Chromatin targeting of the RNF12/RLIM E3 ubiquitin ligase controls transcriptional responses.
Carmen Espejo-SerranoCatriona AitkenBeatrice F TanDanielle G MayRachel J ChrisopulosKyle J RouxJeroen Aa DemmersSamuel G MackintoshJoost GribnauFrancisco BustosCristina GontanGreg M FindlayPublished in: Life science alliance (2024)
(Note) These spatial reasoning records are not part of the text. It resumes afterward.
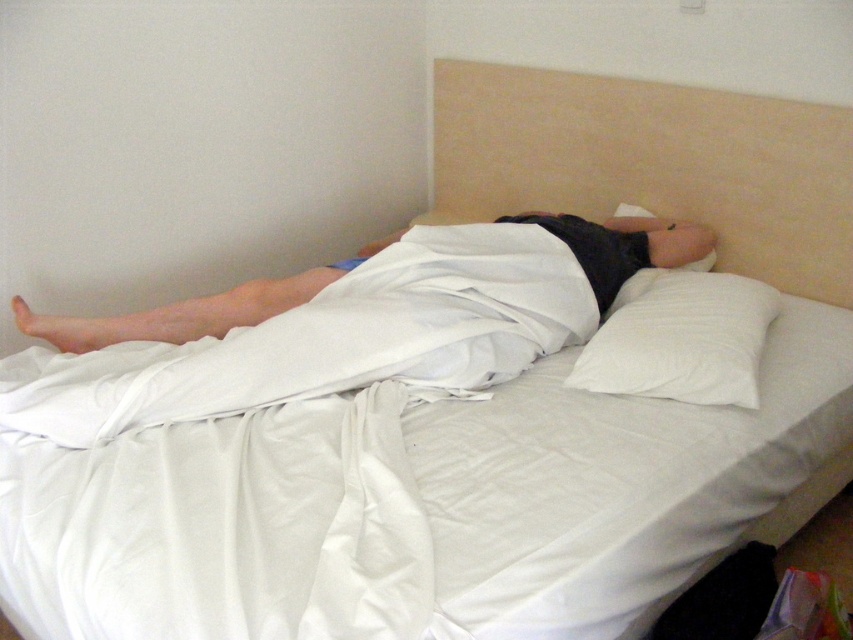
Who is taller, beige fabric headboard at upper center or smooth white towel at lower left?

beige fabric headboard at upper center is taller.

Who is positioned more to the right, beige fabric headboard at upper center or smooth white towel at lower left?

Positioned to the right is smooth white towel at lower left.

Is point (761, 99) farther from viewer compared to point (198, 330)?

Yes, it is.

Where is `beige fabric headboard at upper center`? beige fabric headboard at upper center is located at coordinates (653, 163).

Who is taller, beige fabric headboard at upper center or white soft pillow at upper right?

Standing taller between the two is beige fabric headboard at upper center.

Does point (477, 172) come in front of point (628, 336)?

No, it is behind (628, 336).

What are the coordinates of `beige fabric headboard at upper center` in the screenshot? It's located at (653, 163).

Is white soft pillow at upper right to the right of smooth white towel at lower left from the viewer's perspective?

Correct, you'll find white soft pillow at upper right to the right of smooth white towel at lower left.

Is white soft pillow at upper right above smooth white towel at lower left?

Incorrect, white soft pillow at upper right is not positioned above smooth white towel at lower left.

Which is in front, point (653, 355) or point (15, 312)?

Point (653, 355) is more forward.

Where is `white soft pillow at upper right`? white soft pillow at upper right is located at coordinates (682, 339).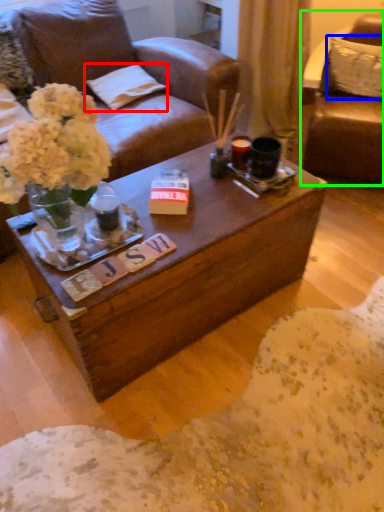
Question: Which is farther away from pillow (highlighted by a red box)? pillow (highlighted by a blue box) or chair (highlighted by a green box)?

Choices:
 (A) pillow
 (B) chair

Answer: (A)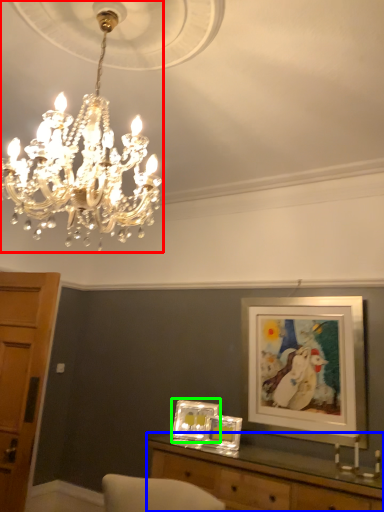
Question: Considering the real-world distances, which object is closest to lamp (highlighted by a red box)? table (highlighted by a blue box) or picture frame (highlighted by a green box).

Choices:
 (A) table
 (B) picture frame

Answer: (A)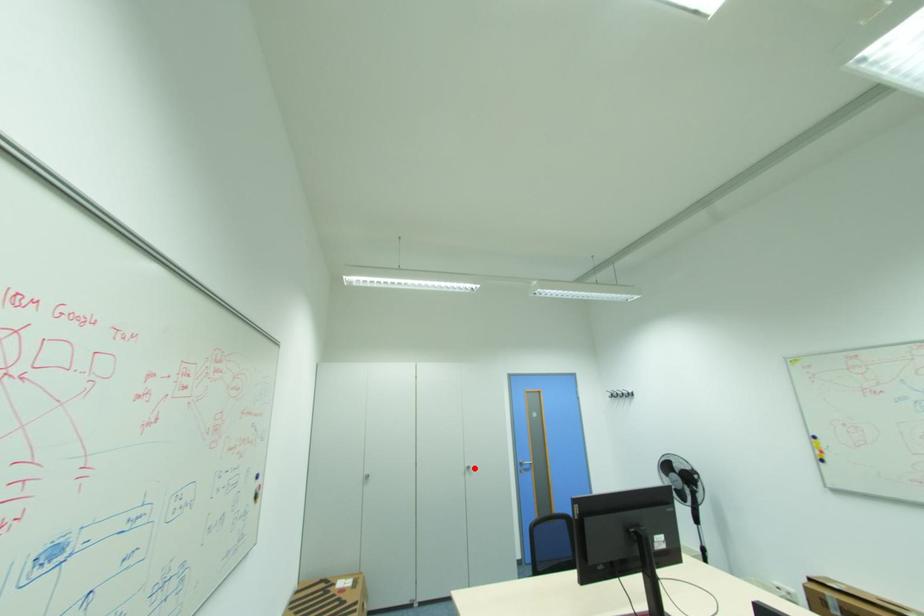
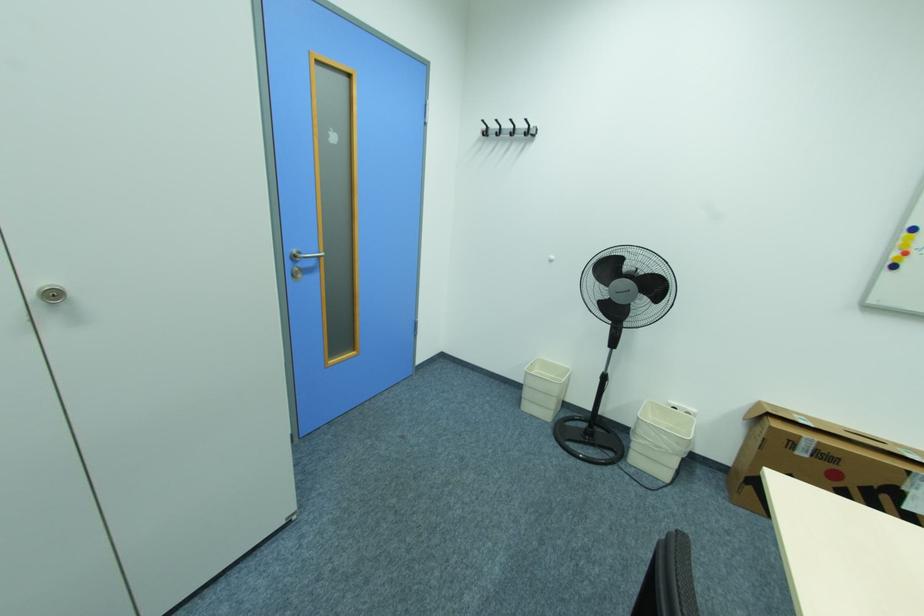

Protein ubiquitylation regulates key biological processes including transcription. This is exemplified by the E3 ubiquitin ligase RNF12/RLIM, which controls developmental gene expression by ubiquitylating the REX1 transcription factor and is mutated in an X-linked intellectual disability disorder. However, the precise mechanisms by which ubiquitylation drives specific transcriptional responses are not known. Here, we show that RNF12 is recruited to specific genomic locations via a consensus sequence motif, which enables co-localisation with REX1 substrate at gene promoters. Surprisingly, RNF12 chromatin recruitment is achieved via a non-catalytic basic region and comprises a previously unappreciated N-terminal autoinhibitory mechanism. Furthermore, RNF12 chromatin targeting is critical for REX1 ubiquitylation and downstream RNF12-dependent gene regulation. Our results demonstrate a key role for chromatin in regulation of the RNF12-REX1 axis and provide insight into mechanisms by which protein ubiquitylation enables programming of gene expression.